▸ Yapılacak İş
Aşağıdaki Amber Kalesi metninde "Amber Kalesinin bir" ifadesinden başlayıp "zaman ihtiyaç duyulmamıştır." ifadesine kadar uzanan bölümün tamamını, hiçbir değişiklik yapmadan yeniden veriniz.

Bahçenin sağ tarafındaki Sukh Niwas yani hükümdarın dinlenme alanı bulunmakta olup bu alanda odaların duvarları içerisine oyulmuş hatlardan kanallar geçirilmiş ve bu kanallardan geçirilen su sayesinde yazın bu alanın soğutulması ve hükümdarın yazın rahat bir şekilde istirahat edebilmesi sağlanmıştır. Sukh Niwas’ın hemen karşısında Divan-ı Khaas yer almaktadır.
Divan-ı Khaas, hükümdarın önemli konuklarını ağırladığı, duvar kaplamalarındaki ayna işçiliğinin en üst düzeyde olduğu bir yapdır.
Amber Kalesinin bir diğer özelliği ise barındırdığı tünel yapısıdır. Amber Kalesi biraz sonra fotografları ile anlatmaya çalışacağım Jaigarh Kalesine bağlı durumdadır. Yaklaşık 1,5 km uzunluğundaki bu tünel yapısı 2012 yılına kadar ziyarete kapalı olsa da bu tarihten sonra turizme açılmıştır. Tünelin yapım amacı Amber Kalesine herhangi bir saldırı halinde Mihrace’nin saldırı ve savaş ortamından kaçabilmesidir. Fakat tarihte bu tünelin bu amaç ile kullanılmasına hiç bir zaman ihtiyaç duyulmamıştır.

▸ Sağlanan Bilgiler
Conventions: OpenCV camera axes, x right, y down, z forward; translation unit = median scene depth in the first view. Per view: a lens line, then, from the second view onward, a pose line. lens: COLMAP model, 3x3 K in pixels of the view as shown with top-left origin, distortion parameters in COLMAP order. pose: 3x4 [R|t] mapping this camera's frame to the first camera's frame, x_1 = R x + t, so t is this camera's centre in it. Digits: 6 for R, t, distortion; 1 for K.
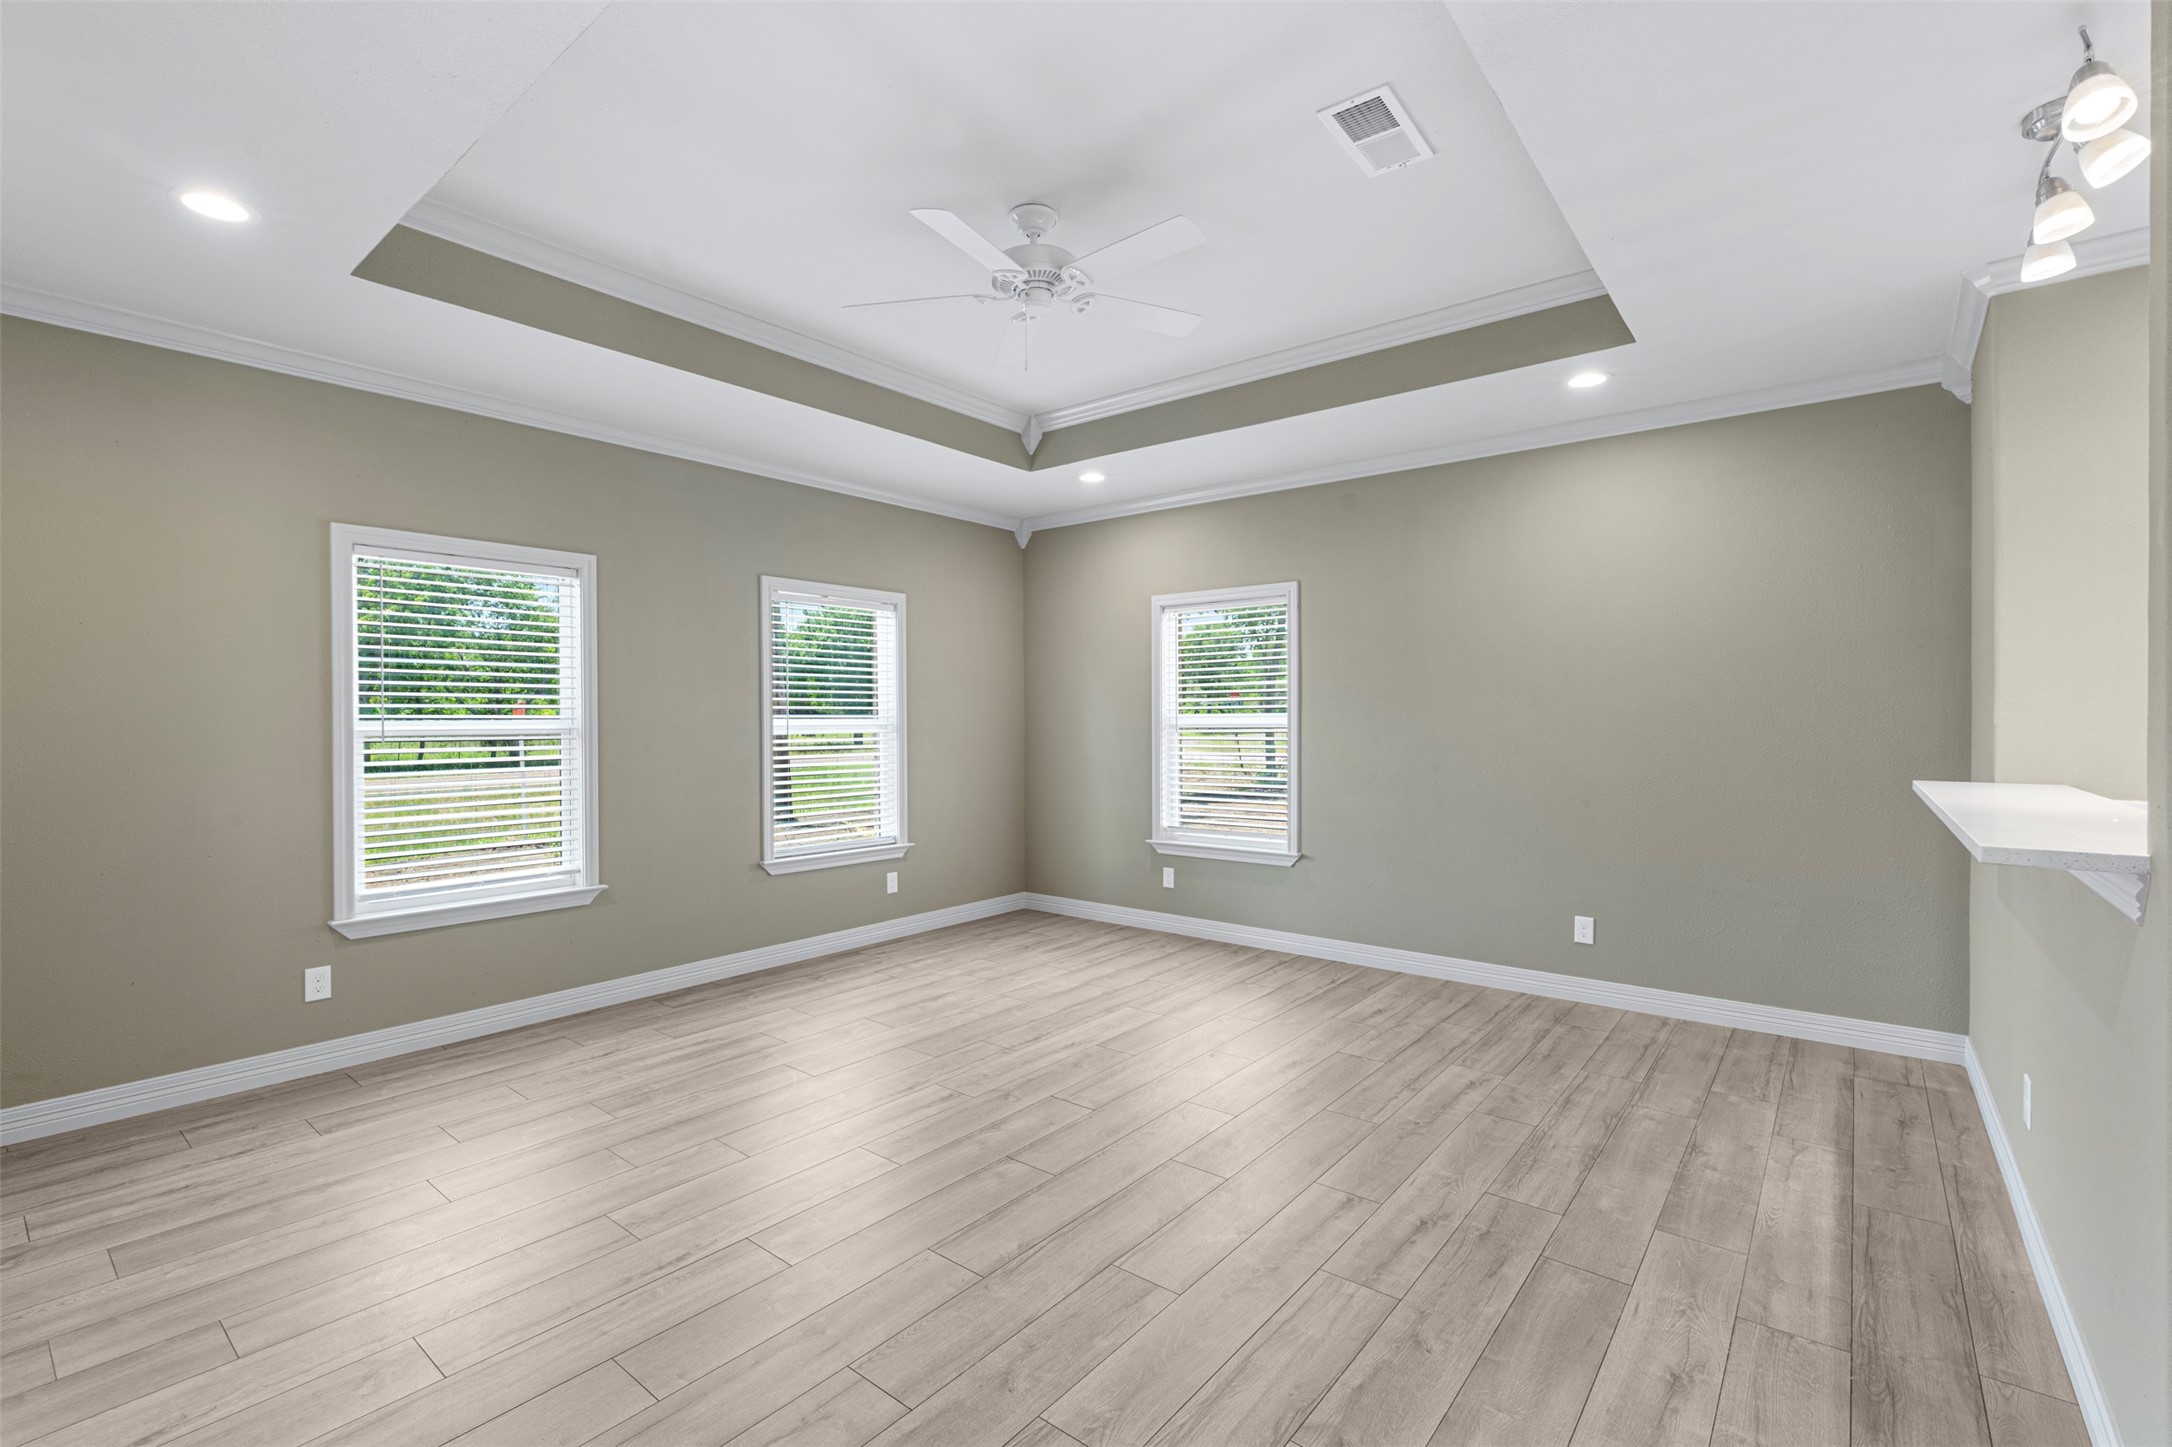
lens RADIAL K [[962.6, 0, 1076.2], [0, 962.6, 722.2], [0, 0, 1]] dist [-0.006696, 0.001418]
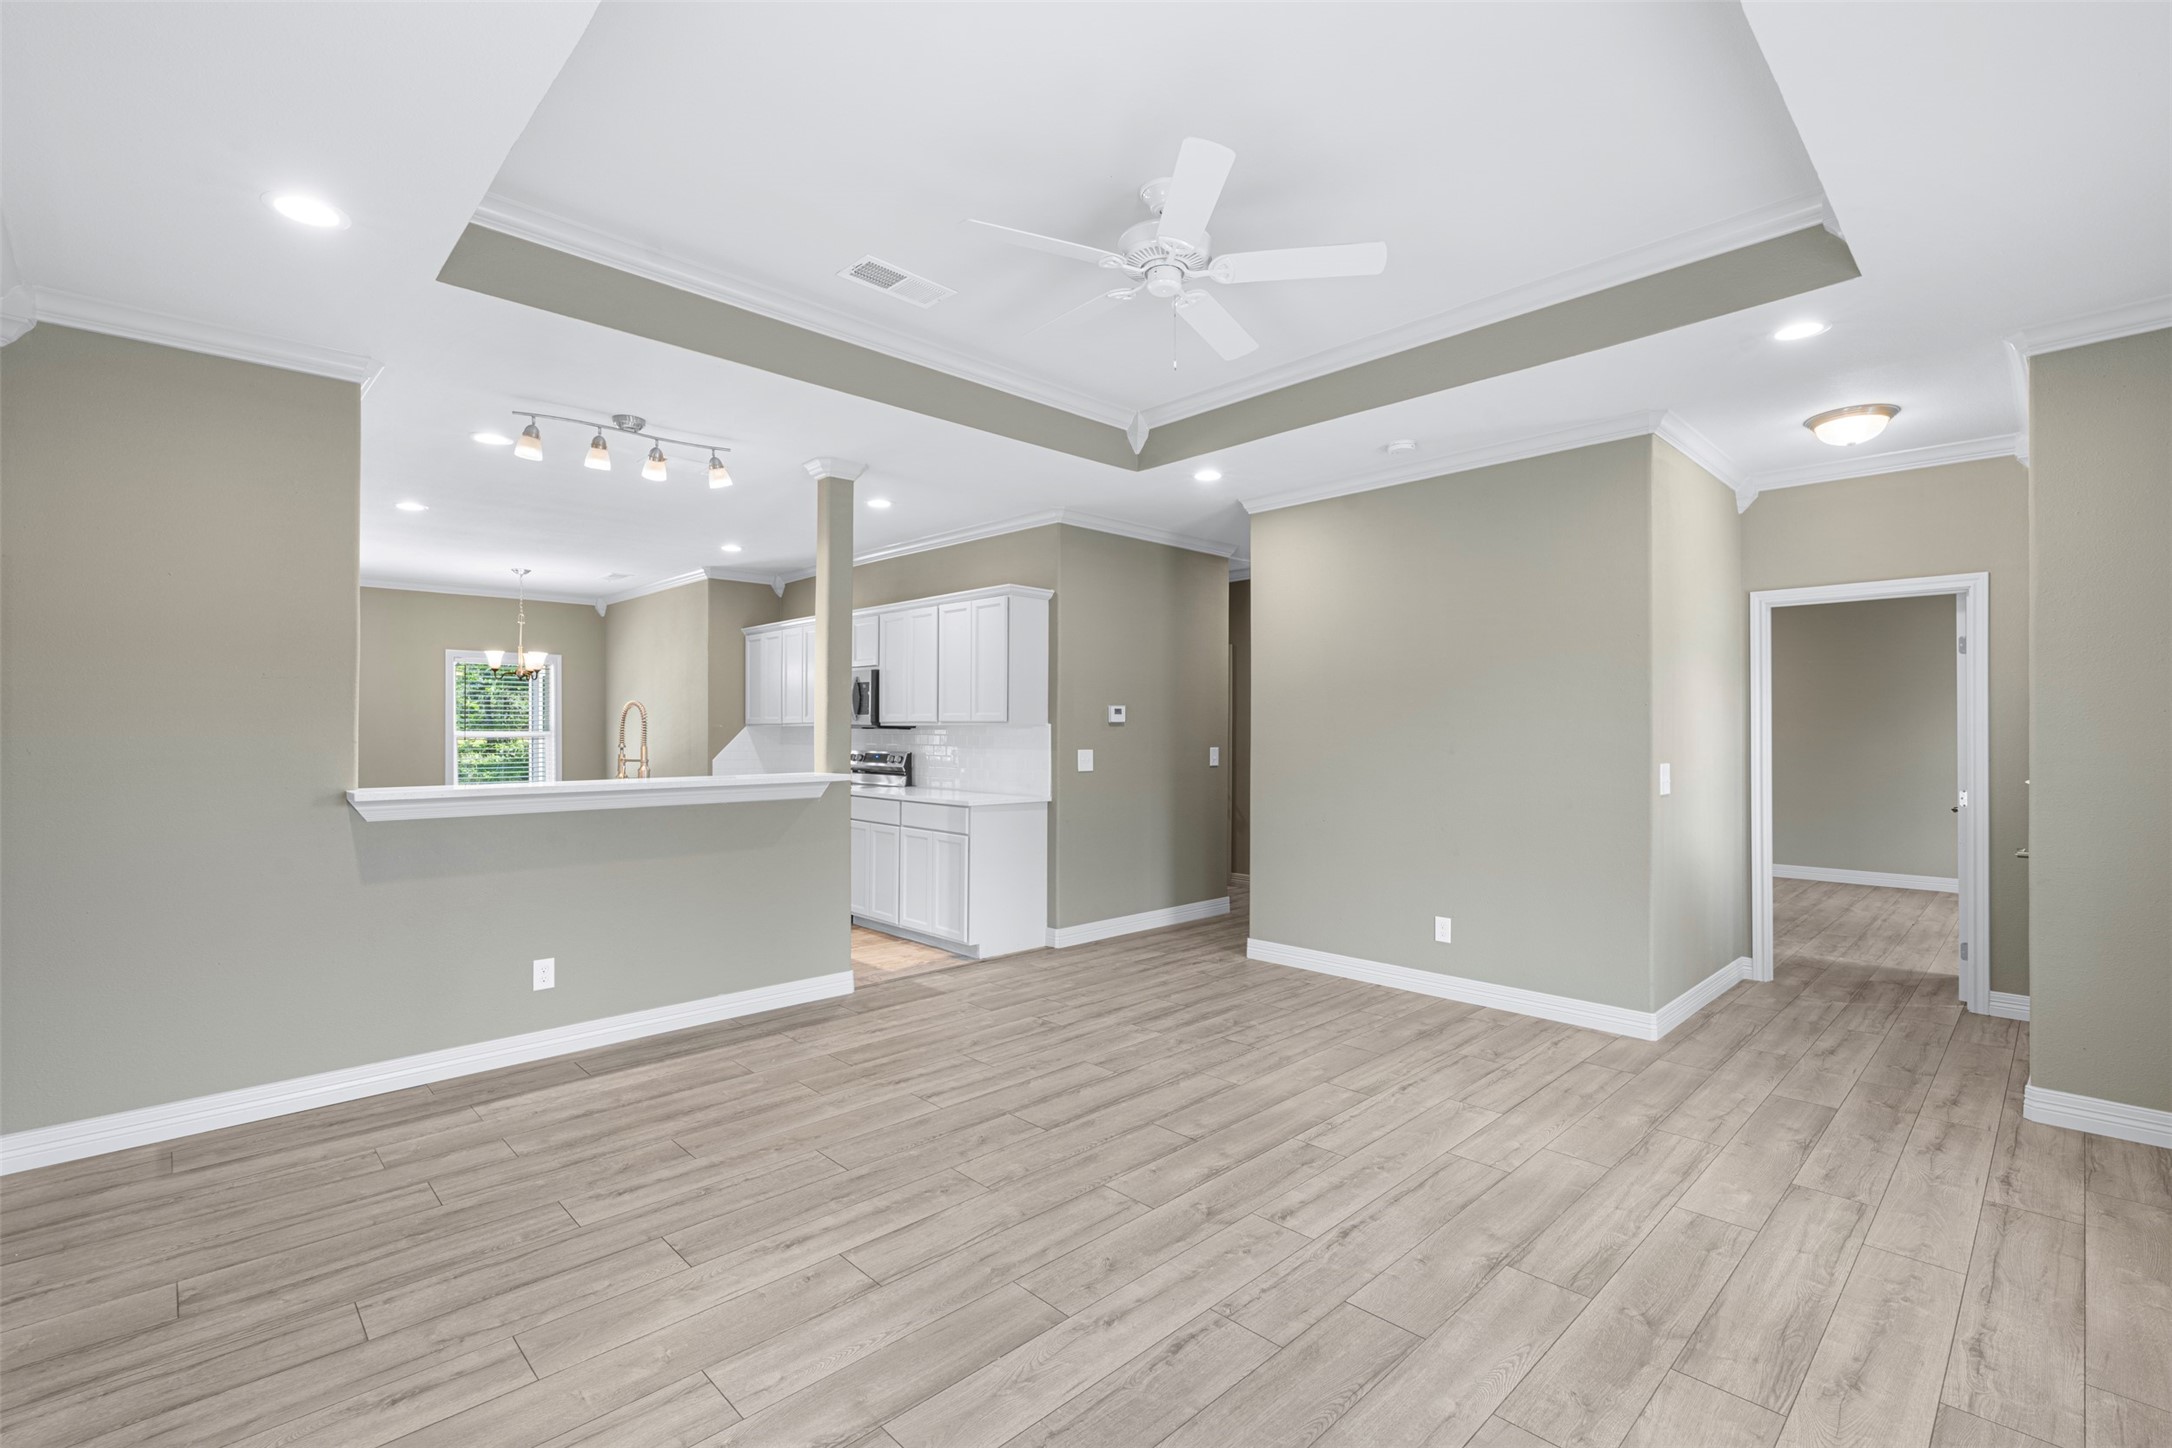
lens RADIAL K [[962.6, 0, 1075.5], [0, 962.6, 735.9], [0, 0, 1]] dist [-0.006696, 0.001418]
pose [[-0.992445, 0.004803, 0.122593, -0.057199], [0.006192, 0.999921, 0.010950, -0.008772], [-0.122530, 0.011626, -0.992397, 1.658265]]
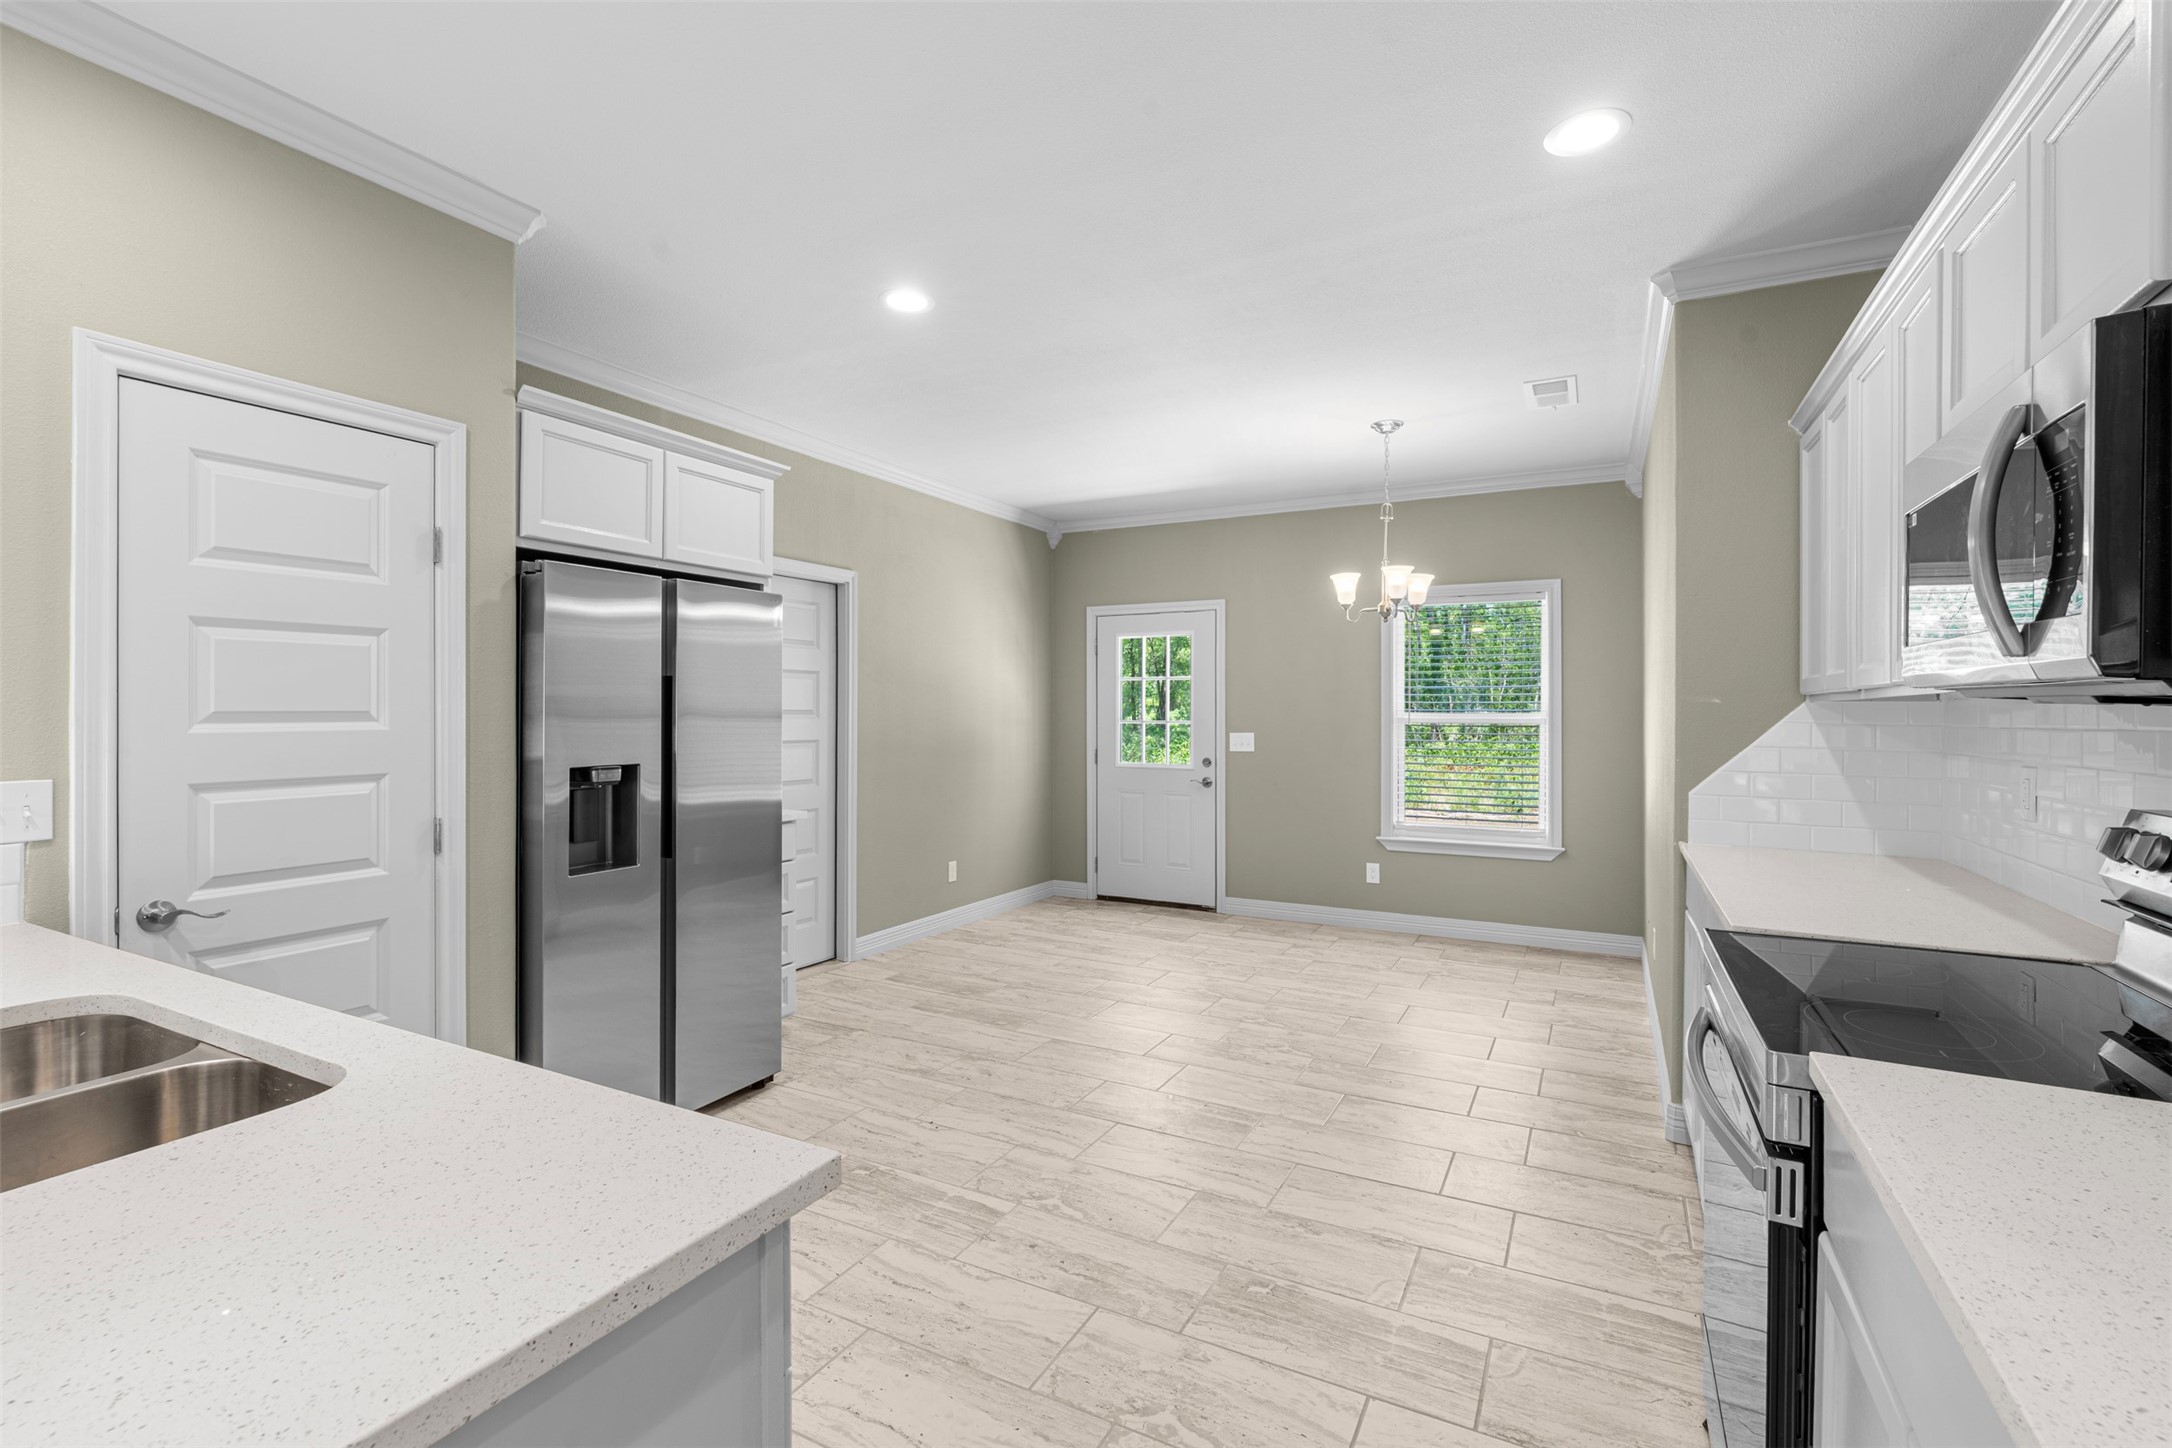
lens RADIAL K [[962.6, 0, 1082.4], [0, 962.6, 706.0], [0, 0, 1]] dist [-0.006696, 0.001418]
pose [[-0.184974, 0.007964, 0.982711, 0.336026], [0.001993, 0.999968, -0.007728, -0.001636], [-0.982741, 0.000529, -0.184984, 0.223727]]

▸ Yanıt
Amber Kalesinin bir diğer özelliği ise barındırdığı tünel yapısıdır. Amber Kalesi biraz sonra fotografları ile anlatmaya çalışacağım Jaigarh Kalesine bağlı durumdadır. Yaklaşık 1,5 km uzunluğundaki bu tünel yapısı 2012 yılına kadar ziyarete kapalı olsa da bu tarihten sonra turizme açılmıştır. Tünelin yapım amacı Amber Kalesine herhangi bir saldırı halinde Mihrace’nin saldırı ve savaş ortamından kaçabilmesidir. Fakat tarihte bu tünelin bu amaç ile kullanılmasına hiç bir zaman ihtiyaç duyulmamıştır.